Il Club Muxes, una squadra di calcio con una forte identità LGBT+, punta a combattere l’omofobia attraverso lo sport più amato in Messico.
A metà del 2018, Daniel Vidal e Geremía Oleta, entrambi giocatori non professionisti fino ad allora, hanno deciso di creare un club aperto a giocatori gay, trans o queer. La squadra ha preso il nome dai Muxe, una comunità di Oaxaca di genere non binario esistente sin dalla civiltà zapoteca. «Il nome della squadra – spiega Vidal a Verne – è un tributo a una comunità che come noi lotta per un’identità».
A metà settembre, il club dei Muxes ha debuttato con una vittoria nel campionato di terza divisione in Messico in uno stadio vuoto a causa delle disposizioni sanitarie in atto. Ciò non ha impedito, però, che si verificassero comunque episodi discriminatori. «Da quando è nata la squadra abbiamo ricevuto tutti i tipi di commenti omofobi: “femmine, principesse, ragazze” – dice Marco Almaraz, direttore della comunicazione – ma abbiamo imparato a metterli da parte per rispondere con il calcio».
Sebbene per appartenere al club non sia necessario far parte della comunità LGBT+, i giocatori devono seguire gli stessi valori e combattere per la stessa causa, facendo del calcio uno sport senza etichette.

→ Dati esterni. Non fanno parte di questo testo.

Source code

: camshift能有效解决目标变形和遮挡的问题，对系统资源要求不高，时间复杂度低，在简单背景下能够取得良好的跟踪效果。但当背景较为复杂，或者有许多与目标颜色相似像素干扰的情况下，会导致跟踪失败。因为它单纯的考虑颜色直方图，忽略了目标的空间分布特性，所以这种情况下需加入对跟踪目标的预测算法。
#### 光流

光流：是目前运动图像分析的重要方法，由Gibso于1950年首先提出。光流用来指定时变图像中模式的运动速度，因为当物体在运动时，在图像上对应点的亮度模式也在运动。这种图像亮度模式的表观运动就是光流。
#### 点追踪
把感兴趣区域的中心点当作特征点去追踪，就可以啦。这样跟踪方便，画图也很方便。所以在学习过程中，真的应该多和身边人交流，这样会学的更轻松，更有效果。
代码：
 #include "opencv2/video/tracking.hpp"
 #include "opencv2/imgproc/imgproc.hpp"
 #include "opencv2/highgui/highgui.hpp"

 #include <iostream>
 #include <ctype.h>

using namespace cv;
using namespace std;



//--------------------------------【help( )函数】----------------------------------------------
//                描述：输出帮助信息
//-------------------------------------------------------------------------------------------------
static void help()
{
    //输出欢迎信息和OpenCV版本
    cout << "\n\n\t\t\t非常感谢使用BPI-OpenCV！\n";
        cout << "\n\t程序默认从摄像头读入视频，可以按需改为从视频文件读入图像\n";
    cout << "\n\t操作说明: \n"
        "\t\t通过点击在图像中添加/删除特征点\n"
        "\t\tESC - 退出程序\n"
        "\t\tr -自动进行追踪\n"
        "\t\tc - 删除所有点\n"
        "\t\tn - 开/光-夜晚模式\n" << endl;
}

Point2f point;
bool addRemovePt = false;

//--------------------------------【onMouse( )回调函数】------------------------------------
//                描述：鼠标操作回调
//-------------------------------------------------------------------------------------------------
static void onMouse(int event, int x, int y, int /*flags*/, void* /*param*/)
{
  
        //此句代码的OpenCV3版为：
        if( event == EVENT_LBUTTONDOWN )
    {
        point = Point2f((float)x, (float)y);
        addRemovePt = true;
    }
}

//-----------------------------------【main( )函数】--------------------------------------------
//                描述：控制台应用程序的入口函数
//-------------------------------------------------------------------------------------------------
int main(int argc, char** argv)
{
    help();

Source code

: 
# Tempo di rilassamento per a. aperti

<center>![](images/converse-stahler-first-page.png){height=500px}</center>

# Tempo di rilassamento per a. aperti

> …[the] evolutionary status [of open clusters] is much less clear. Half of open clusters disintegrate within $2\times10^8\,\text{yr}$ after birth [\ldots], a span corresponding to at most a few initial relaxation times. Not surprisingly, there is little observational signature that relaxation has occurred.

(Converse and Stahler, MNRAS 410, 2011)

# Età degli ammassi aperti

Il Club Muxes contro la mascolinità tossica
«L’obiettivo è raggiungere la seconda divisione in cinque anni o prima, se possibile – afferma Rodrigo Cervantes, direttore sportivo della squadra – Il sogno è riempire uno stadio di prima divisione con i colori della bandiera arcobaleno».
La stessa divisa è una provocazione contro la mascolinità tossica. L’uniforme, infatti, è rosa e lo stemma della squadra è una rosa ricamata accanto a un pallone. Tutto il team riconosce, però, che porre fine al machismo, all’omofobia e al comportamento tossico nello sport non è qualcosa che accadrà presto. «Dobbiamo sensibilizzare i tifosi e la Federcalcio messicana – spiega Cervantes – che i giocatori gay esistono, giocano bene a calcio e che si svilupperanno meglio in spazi di lavoro in cui si sentono a proprio agio».
«Il calcio è la stessa lingua che parliamo tutti – conclude – Non possiamo privare nessuno di praticarlo solo per preferenze individuali. Ecco perché il nostro lavoro è importante».